Women are a major force in the in the world of entrepreneurship and a major economic engine in in the U.S. economy. According to National Women’s Business Council, there are 7.8 million women-owned businesses in the United States.
- Account for 28.7% of all nonfarm businesses across the country and generate $1.2 trillion in total receipts.
- Are more than half (52.0%) of all businesses in health care and social assistance.
- Focus on educational services, administration, retail trade, arts/entertainment, and recreation.
- And, Detroit has the largest percentage of women-owned businesses, followed by Baltimore, Milwaukee and Chicago.

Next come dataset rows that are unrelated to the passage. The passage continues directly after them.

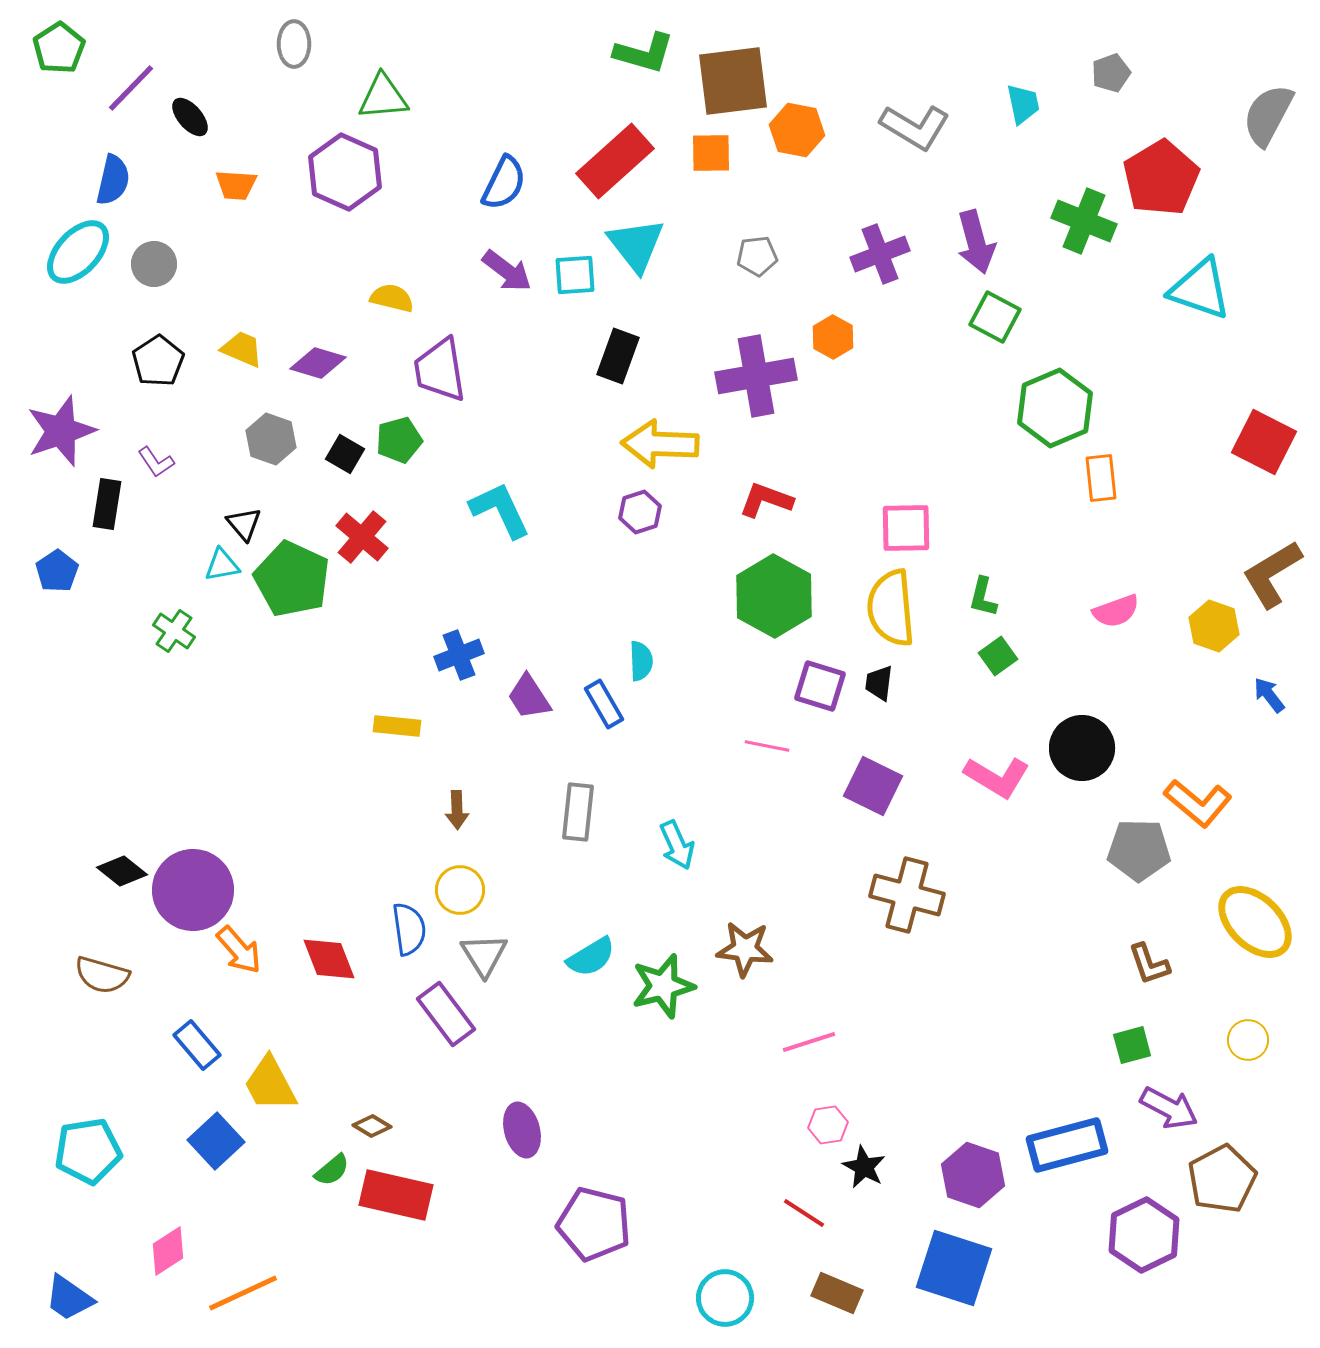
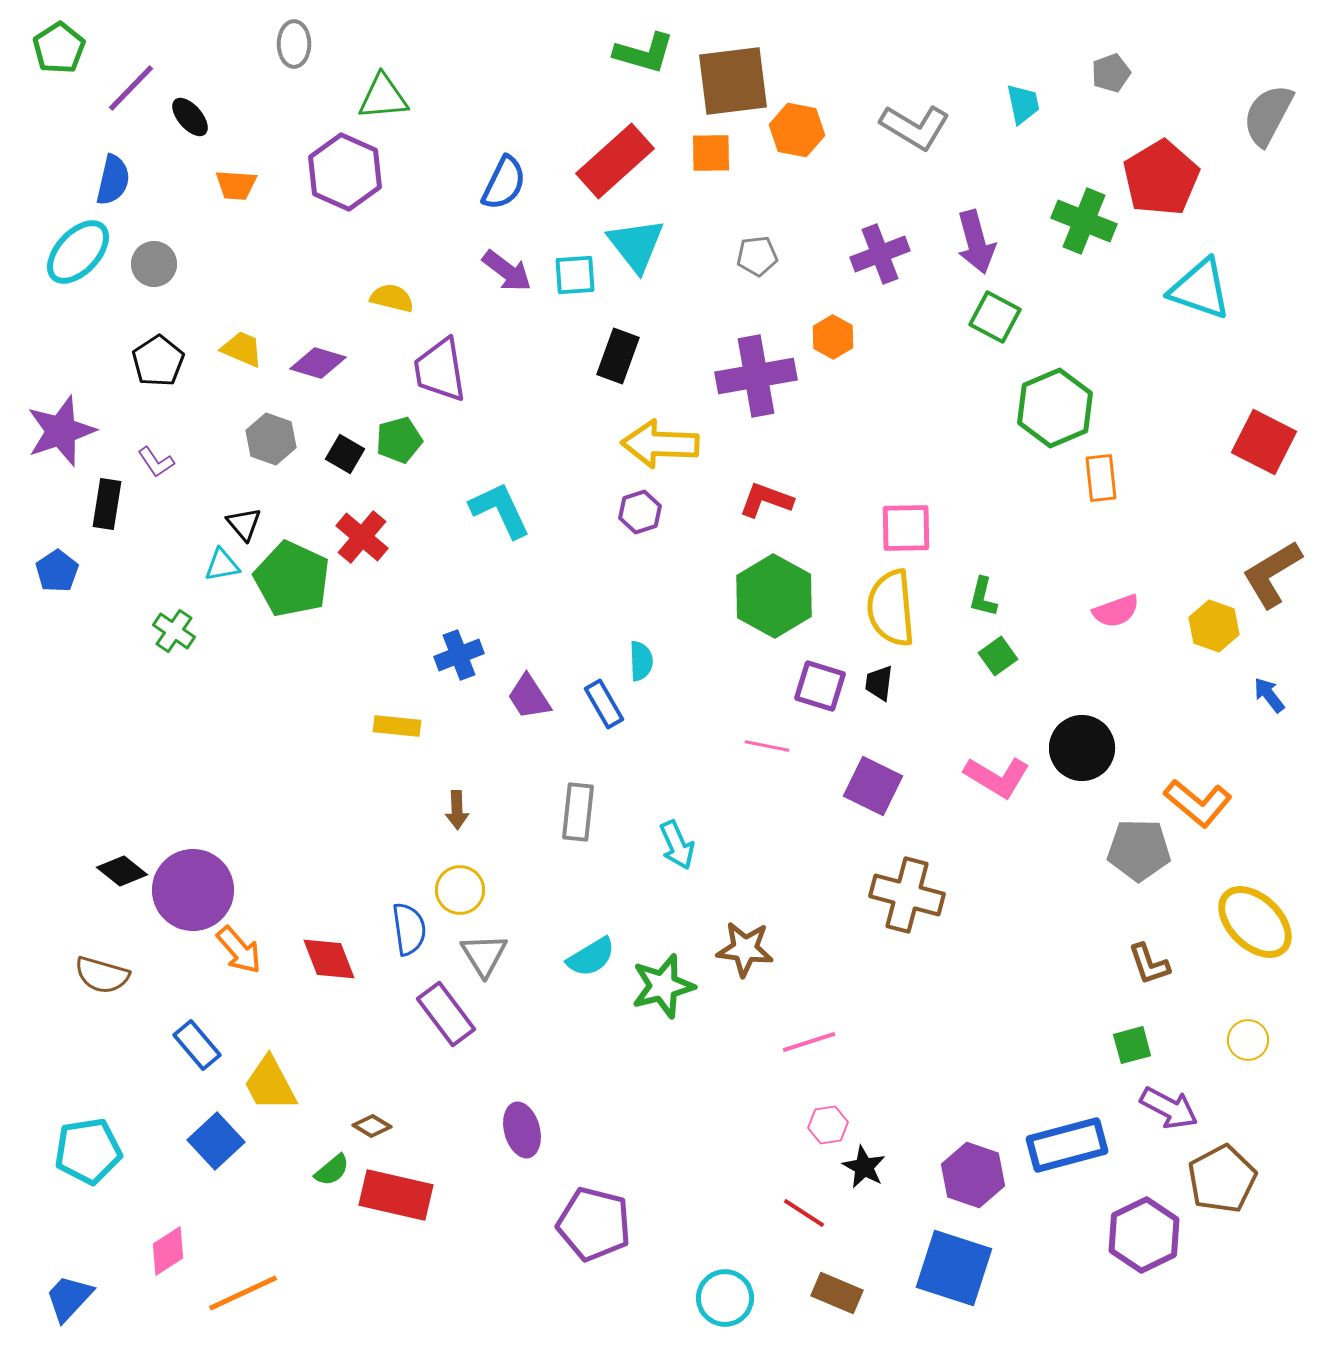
blue trapezoid at (69, 1298): rotated 98 degrees clockwise
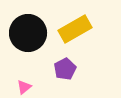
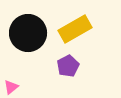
purple pentagon: moved 3 px right, 3 px up
pink triangle: moved 13 px left
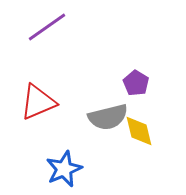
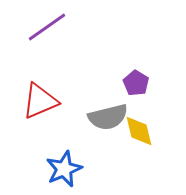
red triangle: moved 2 px right, 1 px up
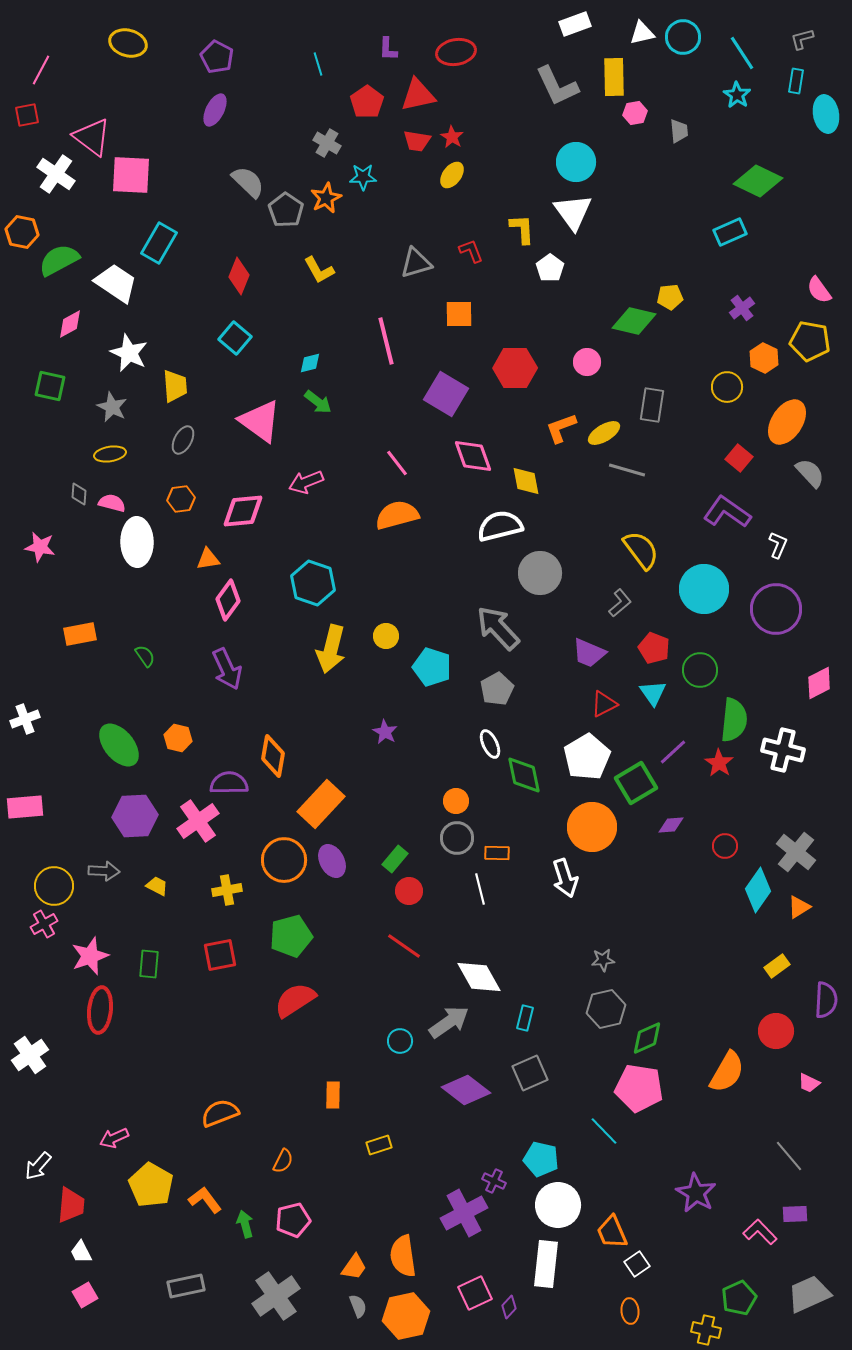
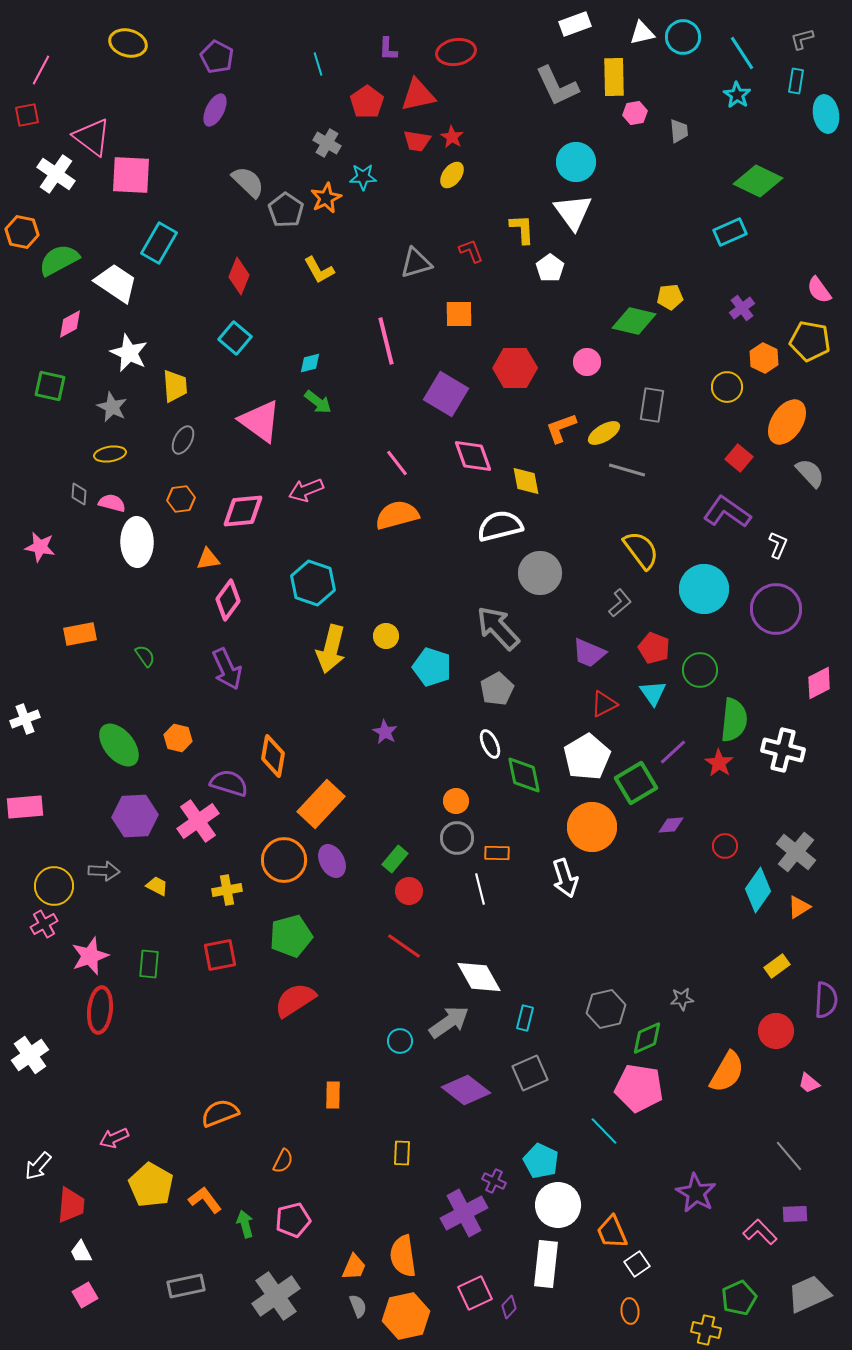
pink arrow at (306, 482): moved 8 px down
purple semicircle at (229, 783): rotated 18 degrees clockwise
gray star at (603, 960): moved 79 px right, 39 px down
pink trapezoid at (809, 1083): rotated 15 degrees clockwise
yellow rectangle at (379, 1145): moved 23 px right, 8 px down; rotated 70 degrees counterclockwise
cyan pentagon at (541, 1159): moved 2 px down; rotated 12 degrees clockwise
orange trapezoid at (354, 1267): rotated 12 degrees counterclockwise
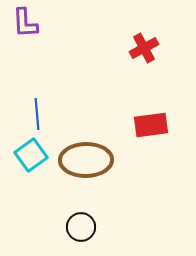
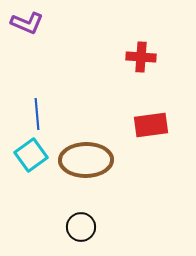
purple L-shape: moved 2 px right; rotated 64 degrees counterclockwise
red cross: moved 3 px left, 9 px down; rotated 32 degrees clockwise
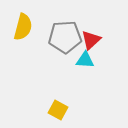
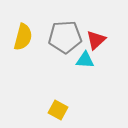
yellow semicircle: moved 10 px down
red triangle: moved 5 px right
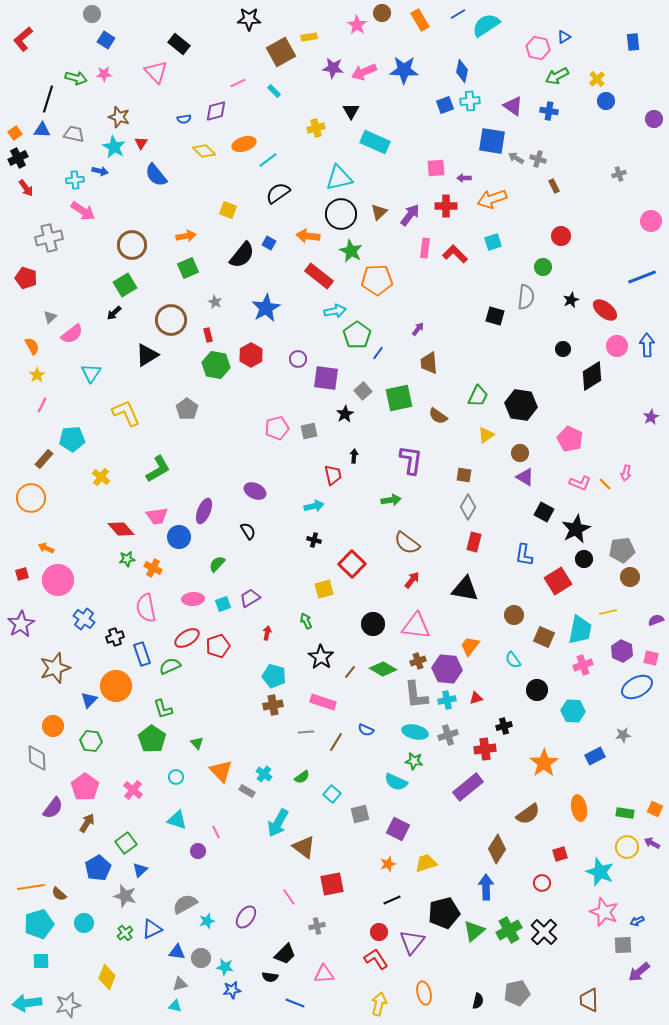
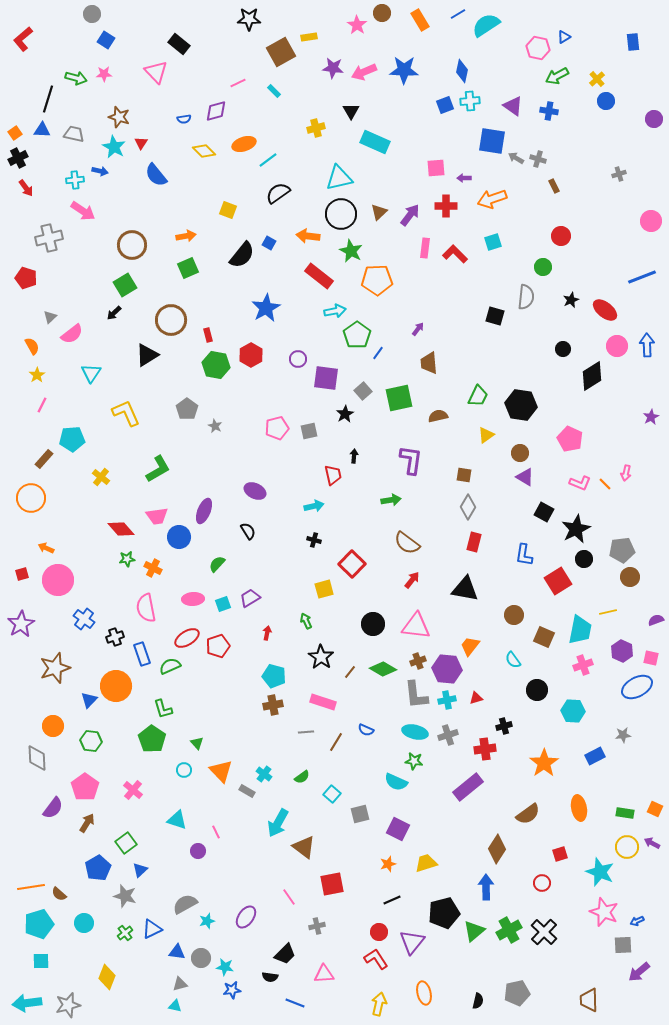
gray star at (215, 302): moved 124 px down
brown semicircle at (438, 416): rotated 132 degrees clockwise
cyan circle at (176, 777): moved 8 px right, 7 px up
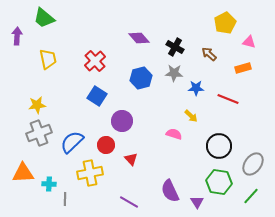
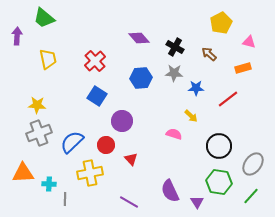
yellow pentagon: moved 4 px left
blue hexagon: rotated 10 degrees clockwise
red line: rotated 60 degrees counterclockwise
yellow star: rotated 12 degrees clockwise
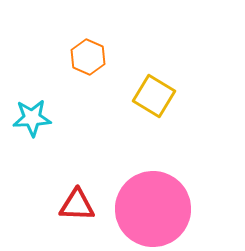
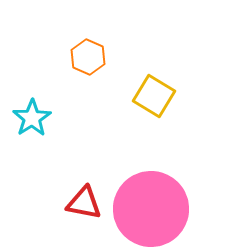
cyan star: rotated 30 degrees counterclockwise
red triangle: moved 7 px right, 2 px up; rotated 9 degrees clockwise
pink circle: moved 2 px left
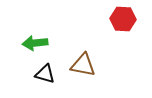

Ms. Michelle Richards, Founder and Executive Director, Center for Empowerment & Economic Development (CEED), for her thoughts on the state of women-owned businesses across Detroit and the state. This Detroit-area based organization assists women-owned businesses who are beginning and/or all expanding their operations.
CEED provides the following tools and educational resources which are vital for business success:
- Business Training & Professional Development (BTPD)
- Women’s Business Enterprise Council – Great Lakes (WBEC-GL)
- Michigan Women’s Marketplace (MWM) www.miwomen.com
- Small Business Detroit Microloan Program
Under Richard’s leadership and despite the state’s economic challenges, CEED has strived, grown and been successful in addressing critical needs confronting business challenges for its members. The organization firmly believes it’s critically important to empower women and diverse entrepreneurs by offering business development training, supplier certification, business-to-business networking and accessible capital assistance programs. By removing barriers, in conjunction with business tools, CEED assists in developing successful and sustainable businesses while focusing on increasing growth opportunities—which are critical as Detroit’s economy continues to rebound and diversify.
Please tell us about CEED including services offered to members.
CEED is a nonprofit organization providing small business assistance to women and minorities. Services include microloans (up to $ 50,000), business education, networking, market opportunity assistance and women’s business certification.
When women entrepreneurs join CEED, what specifically are they looking for?
Women come to CEED to address business growth needs. They are looking for access to customers/contracts, financing, business counseling or all the above.
Please share, from your perspective, the overall economic landscape and how its impacted women-owned businesses in Michigan? Has number of women-owned businesses increased or decreased in the last five years?
Michigan has always on the list of states with significant numbers of women business owners. In the past 5 years though, we have lost 6% of our women owned businesses and consequently moved down the list from number 8 to 10. However, CEED continues to grow every year, which is remarkable after 29-years. CEED is a dynamic organization that changes to meet the needs of its members.
Do you sense more women are looking to start a business despite the overall economic conditions? In other words, please describe the overall business climate. Is it a good time to start a business?
Like most changes in our lives, they are a result of a desire to address a frustration or need. Many entrepreneurs feel that that starting a business is their only choice. Starting a business in an economic downturn or economic boom can be a good decision. It depends on the business niche that you are trying to serve, location, and overall business model. The common denominator is to analyze and create a viable business plan.
What are key challenges confronting aspiring business owners and how can CEED provide assistance?
There are 5 key ingredients to creating a business. They include: business planning and management information, access to market (customers), access to capital (debt or equity funding), business support network, and business advisors. These tools in your business toolkit were needed 20 years ago as well as today. The difference is the format in which you receive these “business ingredients”. Today you can take business training online. In fact, all of the ingredients can be obtained online. Also, there are more organization like CEED to provide entrepreneurs with access to these resources.
CEED has been an integral part of Detroit’s landscape and is instrumental in providing support if you’re considering starting a business. As the region continues to rebound and re-define itself, women-owned businesses will continue to have a critical and primary role in this city’s and state’s economic future. This is an economic force that’s moving full-speed ahead.
And, this is something that’s sorely needed as the region continues to rebound.